William Hurley, 60, now faces three felony charges, two of vehicular assault and one of recklessly causing injury. The third charge is the most serious; it could bring mandatory jail time upon conviction. The grand jury that indicted him added two misdemeanor assault charges as well. East Hampton Town police said Mr. Hurley was intoxicated at the time of the collision.
The prosecutor, Elizabeth Miller, an assistant county district attorney, is part of a new team dealing with serious vehicular crimes, including cases of drunken driving stemming from accidents involving serious injury. Thadeus Krimendahl, 6, suffered a fractured skull in the crash.
“The defendant was driving northbound on 114,” Ms. Miller told the judge, Fernando Camacho. “He was driving erratically.” He had swerved over the double yellow lines several times, she said, and the last time, his truck collided with Elizabeth Krimendahl’s southbound BMW.
“The mother suffered a broken ankle,” the prosecutor told the court. “The 6-year-old boy suffered a fractured skull. The skull was indented two centimeters into his brain.” She indicated that the boy was still suffering from the head injuries.

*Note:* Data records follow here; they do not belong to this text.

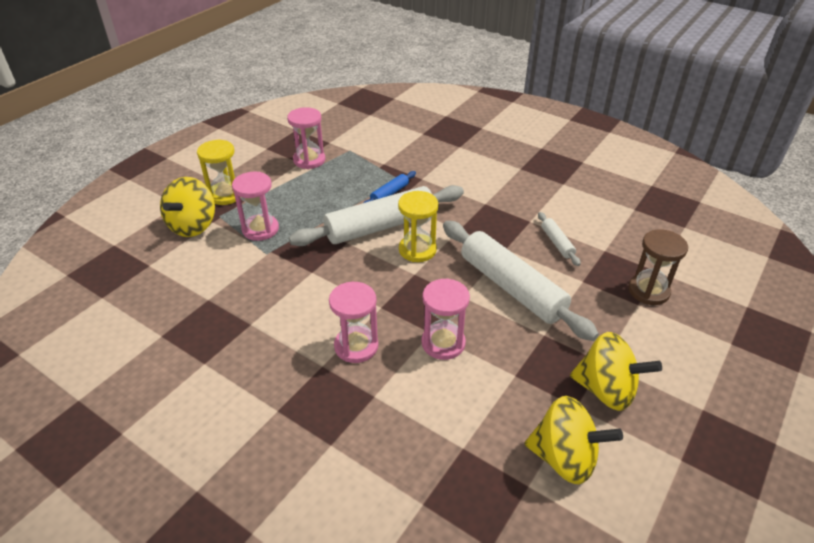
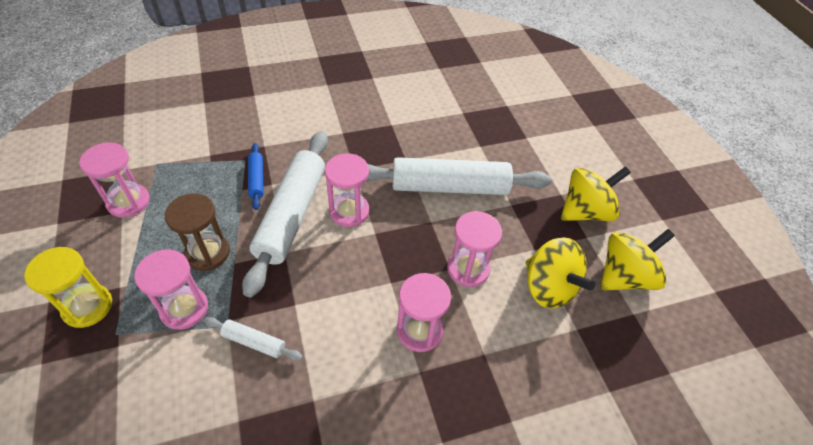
camera: 55 degrees left, 10 degrees up
(193, 226) = (101, 369): yellow spinning top -> yellow spinning top (548, 288)
(417, 250) = (349, 211): yellow hourglass -> pink hourglass
(557, 243) = (430, 129): white rolling pin -> white rolling pin (254, 342)
(648, 291) = (520, 123): brown hourglass -> brown hourglass (207, 253)

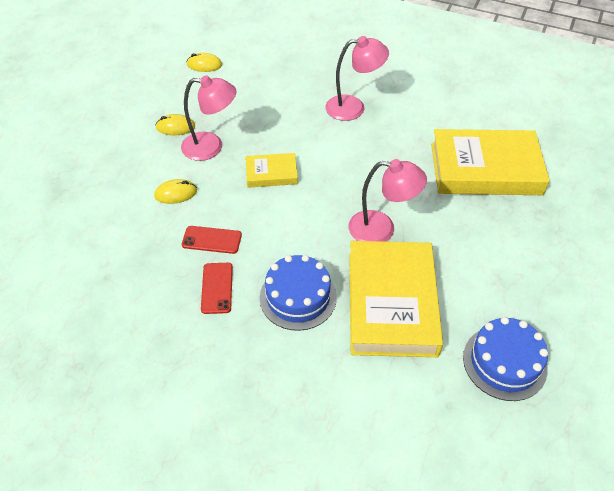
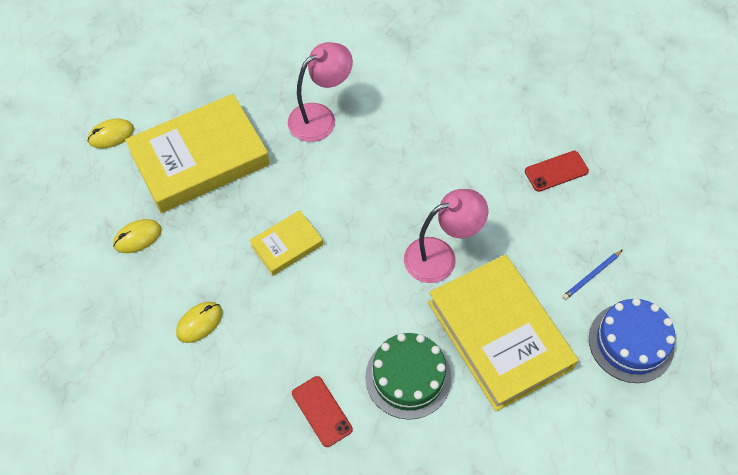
camera: 30 degrees left, 10 degrees up
(211, 147) = (197, 244): pink lamp -> none
(212, 240) = (278, 359): red phone -> red phone (556, 171)
(298, 297) = (408, 377): blue cake -> green cake
(485, 169) = (498, 133): yellow book -> yellow book (200, 159)
(501, 297) = (592, 275): none -> blue pencil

Ms. Miller asked Judge Camacho to raise Mr. Hurley’s bail from the $10,000 that was posted after his original arraignment in East Hampton Justice Court, to $25,000, noting that “he does face a minimum of two years in prison if convicted.”
The defense attorney, Edward Burke Jr., responded. “He is as local as it gets,” said Mr. Burke. “He has owned his own business since 1994.” Mr. Hurley is the owner of the Peconic Beverage company.

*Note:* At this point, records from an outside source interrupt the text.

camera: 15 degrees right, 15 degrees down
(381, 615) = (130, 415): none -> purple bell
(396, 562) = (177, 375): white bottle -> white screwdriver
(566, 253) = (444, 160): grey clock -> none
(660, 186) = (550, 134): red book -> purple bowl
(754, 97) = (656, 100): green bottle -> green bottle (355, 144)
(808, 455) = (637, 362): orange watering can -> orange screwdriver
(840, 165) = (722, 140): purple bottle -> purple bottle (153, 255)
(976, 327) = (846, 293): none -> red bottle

“There are no priors,” Mr. Burke told the judge. “His wife is here. They have three children together.”
Judge Camacho agreed with Mr. Burke, and held the bail at $10,000.
Mr. Hurley, wearing a blue blazer and a red tie, appeared disconsolate as he left the court.
Outside the courtroom, Mr. Burke huddled with the two. It was a somber, prolonged meeting.
“He just opened up to me,” Mr. Burke said afterward. “There is not a day that goes by that he doesn’t think about this young man and his mother.” The court will reconvene on Oct. 3.